All the twin pairs came in for physical examinations, and the results were pretty much what you’d expect

Wednesday, December 21st, 2022

Researchers in Finland looked at 17 pairs of identical twins who didn’t have similar exercise habits:

The first thing to note is just how unusual such twin pairs are. The twins in the study were drawn from two previous Finnish twin studies that included thousands of pairs of identical twins. The vast majority of them had similar levels of physical activity. The High Runner mouse line that’s often used in lab studies took mice that loved to run, bred them with each other, and produced mice that love to run even more. I’d like to think that human behavior (and mating patterns) are a little more complex than that, but the twin data certainly suggests that our genes influence our predilection for movement.

Still, they found these 17 pairs whose paths had diverged. There were two different subgroups: young twins in their thirties whose exercise habits had diverged for at least three years, and older twins in their fifties to seventies whose habits had diverged for at least 30 years. On average, the exercising twins got about three times as much physical activity, including active commuting, as the non-exercising ones: 6.1 MET-hours per day compared to 2.0 MET-hours per day. For context, running at a ten-minute-mile pace for half an hour consumes about 5 MET-hours.

All the twin pairs came in for physical examinations, and the results were pretty much what you’d expect.
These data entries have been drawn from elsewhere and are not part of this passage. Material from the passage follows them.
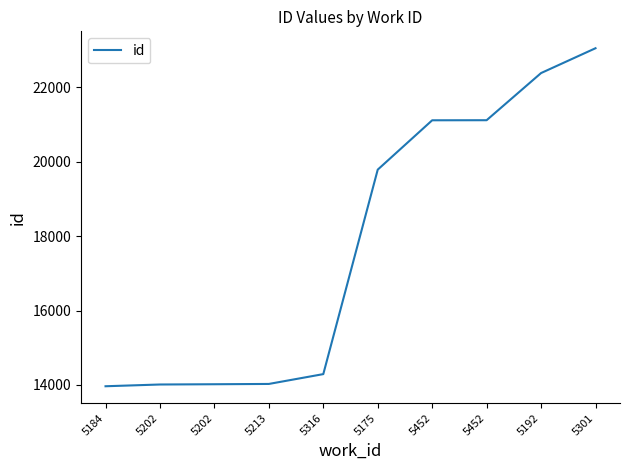

How many lines are shown in the chart?

1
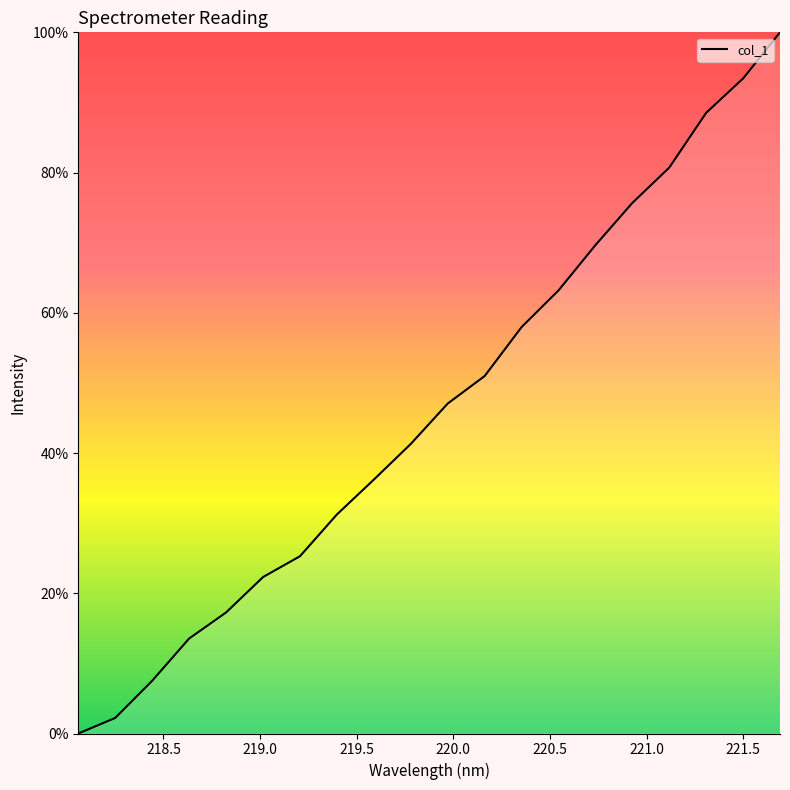

What is the difference between the maximum and minimum values?

100.0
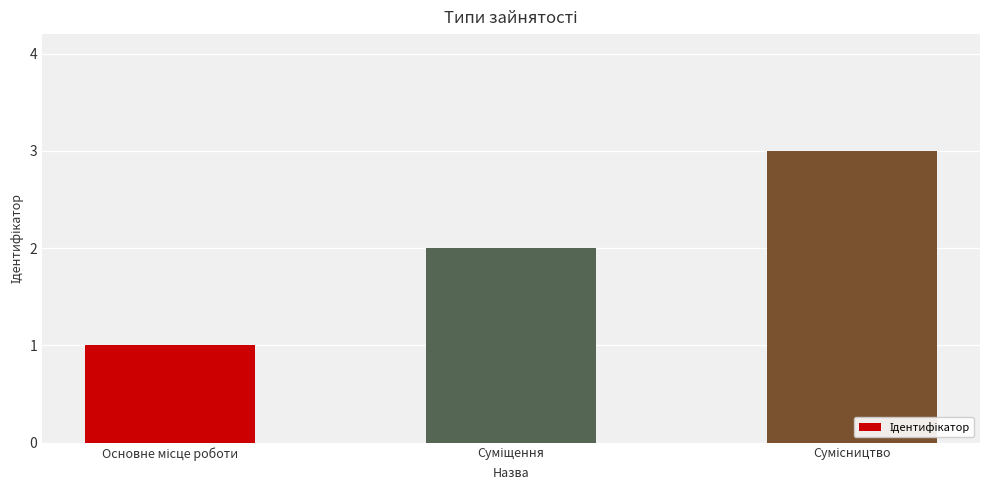

What is the sum of all values?

6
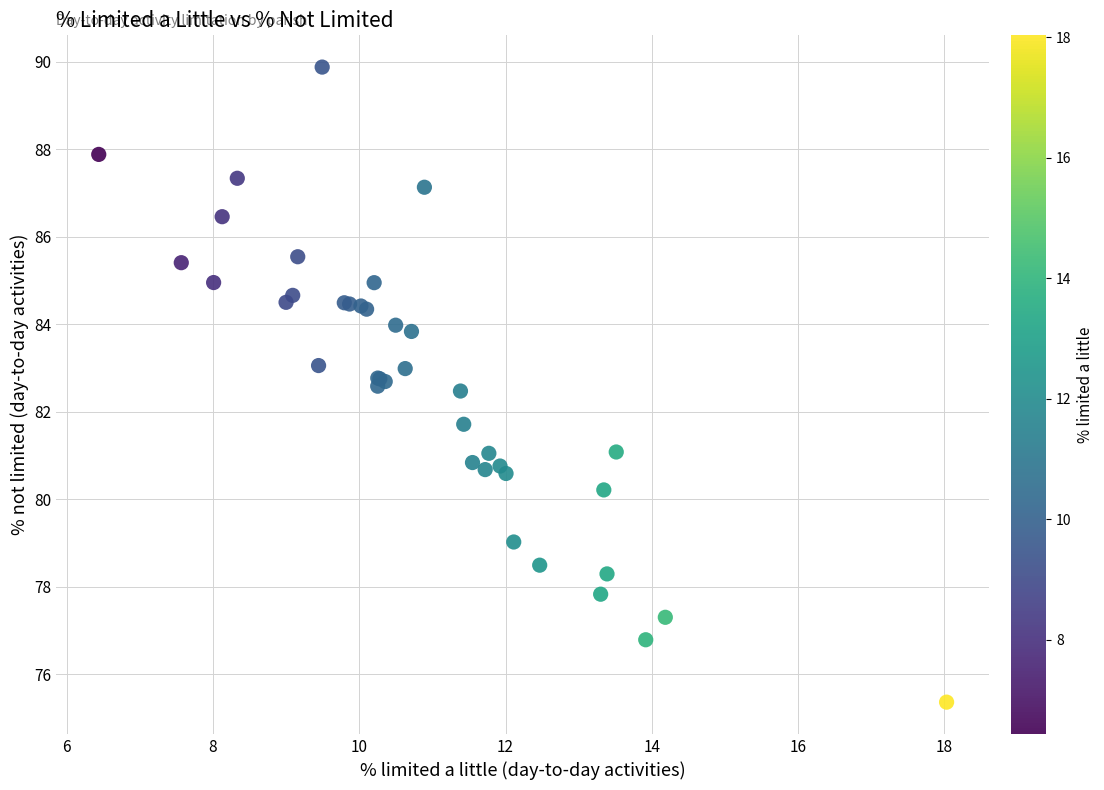

What Y value in the scatter plot is closest to 82?

81.7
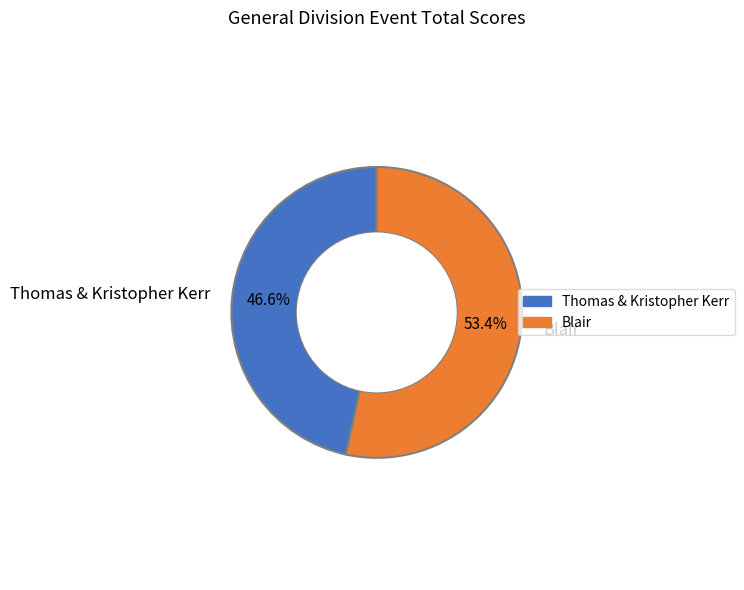

To the nearest percent, what is the average slice percentage?

50%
The exercising twins had higher VO2 max (38.6 vs. 33.0 ml/kg/min), smaller waist circumference (34.8 vs. 36.3 inches), lower body fat (19.7 vs. 22.6 percent), significantly less abdominal fat and liver fat, and so on.

[…]

A 2018 case study from researchers at California State University Fullerton looked at a single identical twin pair, then aged 52. One was a marathoner and triathlete who had logged almost 40,000 miles of running between 1993 and 2015. The other was a truck driver who didn’t exercise. In this case, the exercising twin weighed 22 pounds less, and his resting heart rate was 30 percent lower. Most fascinatingly, muscle biopsies showed that the marathoner had 94 percent slow-twitch fibers while the truck-driver had just 40 percent slow-twitch. No one before or since (as far as I know) has shown such a dramatic change in muscle properties.

Comments

  1. Gavin Longmuir says:

    “The twins in the study were drawn from two previous Finnish twin studies that included thousands of pairs of identical twins.”

    Population of Finland is only about 5.5 Million people. Considering how seldom one comes across identical twins in daily life outside Finland, the rational observer has to say — What?

  2. Isegoria says:

    “Monozygotic twinning occurs in birthing at a rate of about 3 in every 1000 deliveries worldwide (about 0.3% of the world population),” according to Wikipedia, so millions of Finns should yield thousands of twins.

  3. Jim says:

    Very interesting.

  4. Gwern says:

    Scandinavian countries like Finland usually have a proper population register, so it is easy to find all the twins (fraternal or identical) and collect data. You don’t need to call them back in for stuff like income or medical records because you just look them up using the register, you get IQ and personality and some other things for the men from the draft examinations, and so on. That’s why they do such amazing public health and economic research. Their real limit is simply that they are so small, so for rare things like twinning, the sample size can still wind up unfortunately small (adequate for normal analyses like heritability of exercise behavior or BMI, but then when you look for discordant twin pairs specifically, you may be underpowered). You can accumulate cohorts over time, but of course that causes problems of its own if you aren’t interested in the temporal trends.

  5. Gavin Longmuir says:

    Isegoria wrote: “according to Wikipedia”

    Wikipedia? Let’s be serious!

  6. Jim says:

    Gwern is truly a national treasure.